*Problem to solve*. Restate each of the lines below word for word and drop every picture.

══ Task data

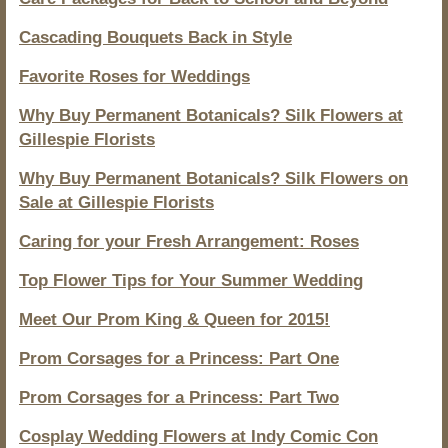
Cascading Bouquets Back in Style
Favorite Roses for Weddings
Why Buy Permanent Botanicals? Silk Flowers at
Gillespie Florists
Why Buy Permanent Botanicals? Silk Flowers on
Sale at Gillespie Florists
Caring for your Fresh Arrangement: Roses
Top Flower Tips for Your Summer Wedding
Meet Our Prom King & Queen for 2015!
Prom Corsages for a Princess: Part One
Prom Corsages for a Princess: Part Two
Cosplay Wedding Flowers at Indy Comic Con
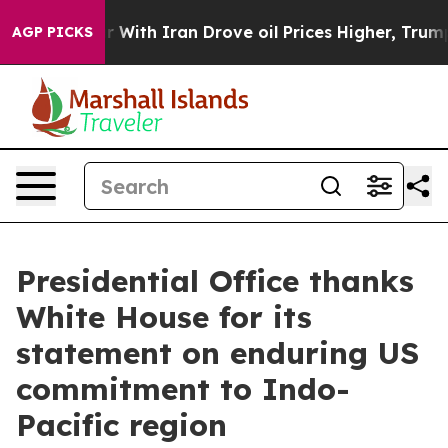
th Iran Drove oil Prices Higher, Trump Gave Political
AGP PICKS
Presidential Office thanks
White House for its
statement on enduring US
commitment to Indo-
Pacific region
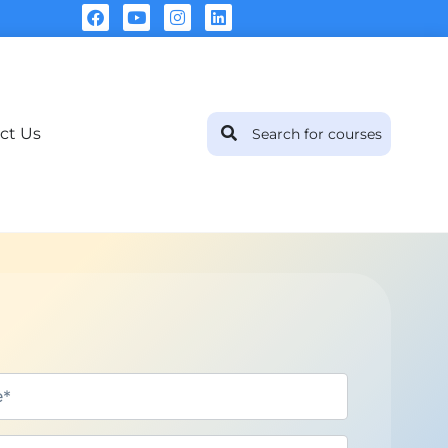
ct Us
Sha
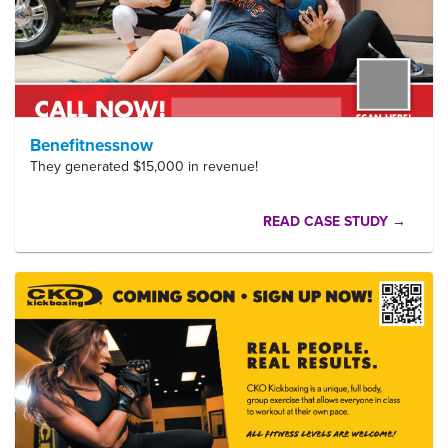
Benefitnessnow
They generated $15,000 in revenue!
READ CASE STUDY →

════

*Answer to the exercise*.
Cascading Bouquets Back in Style
Favorite Roses for Weddings
Why Buy Permanent Botanicals? Silk Flowers at
Gillespie Florists
Why Buy Permanent Botanicals? Silk Flowers on
Sale at Gillespie Florists
Caring for your Fresh Arrangement: Roses
Top Flower Tips for Your Summer Wedding
Meet Our Prom King & Queen for 2015!
Prom Corsages for a Princess: Part One
Prom Corsages for a Princess: Part Two
Cosplay Wedding Flowers at Indy Comic Con
th Iran Drove oil Prices Higher, Trump Gave Political
AGP PICKS
Presidential Office thanks
White House for its
statement on enduring US
commitment to Indo-
Pacific region
ct Us
Sha
Benefitnessnow
They generated $15,000 in revenue!
READ CASE STUDY →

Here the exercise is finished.